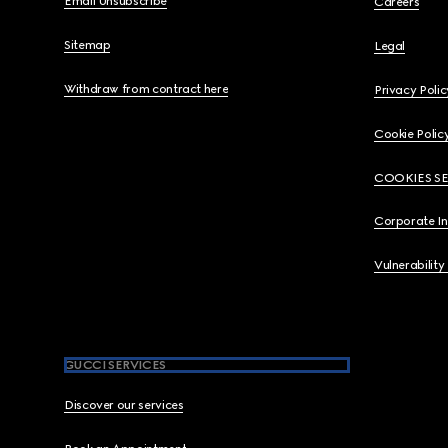
Email Unsubscribe
Careers
Sitemap
Legal
Withdraw from contract here
Privacy Polic
Cookie Polic
COOKIES S
Corporate I
Vulnerability
GUCCI SERVICES
Discover our services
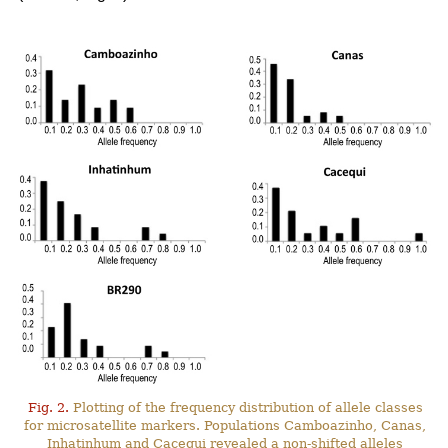
Fig. 2.
Plotting of the frequency distribution of allele classes
for microsatellite markers. Populations Camboazinho, Canas,
Inhatinhum and Cacequi revealed a non-shifted alleles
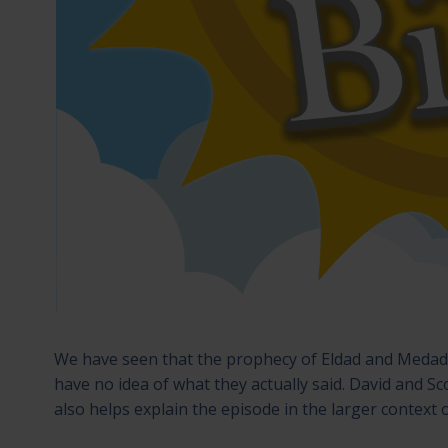
We have seen that the prophecy of Eldad and Meda
have no idea of what they actually said. David and Sco
also helps explain the episode in the larger context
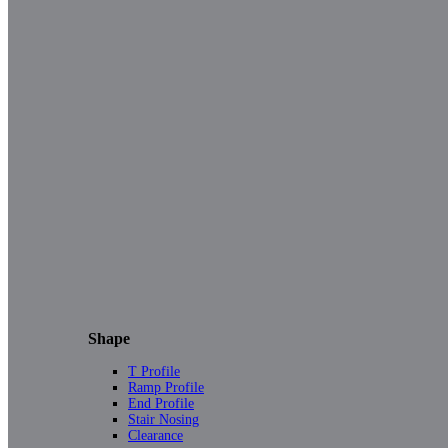
Shape
T Profile
Ramp Profile
End Profile
Stair Nosing
Clearance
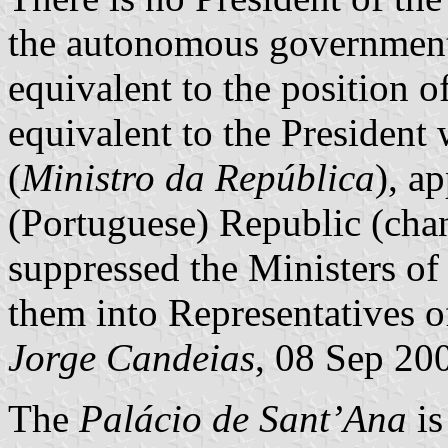
the autonomous government,
equivalent to the position o
equivalent to the President 
(
Ministro da República
), a
(Portuguese) Republic (chan
suppressed the Ministers of
them into Representatives o
Jorge Candeias
, 08 Sep 20
The
Palácio de Sant’Ana
is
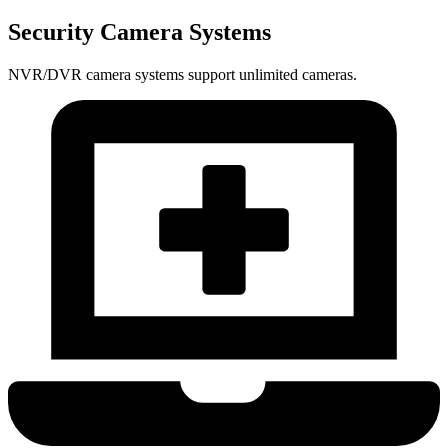
Security Camera Systems
NVR/DVR camera systems support unlimited cameras.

────────────────────

Pull each line holding "equivalent" out of the listing.

equivalent to the position o
equivalent to the President 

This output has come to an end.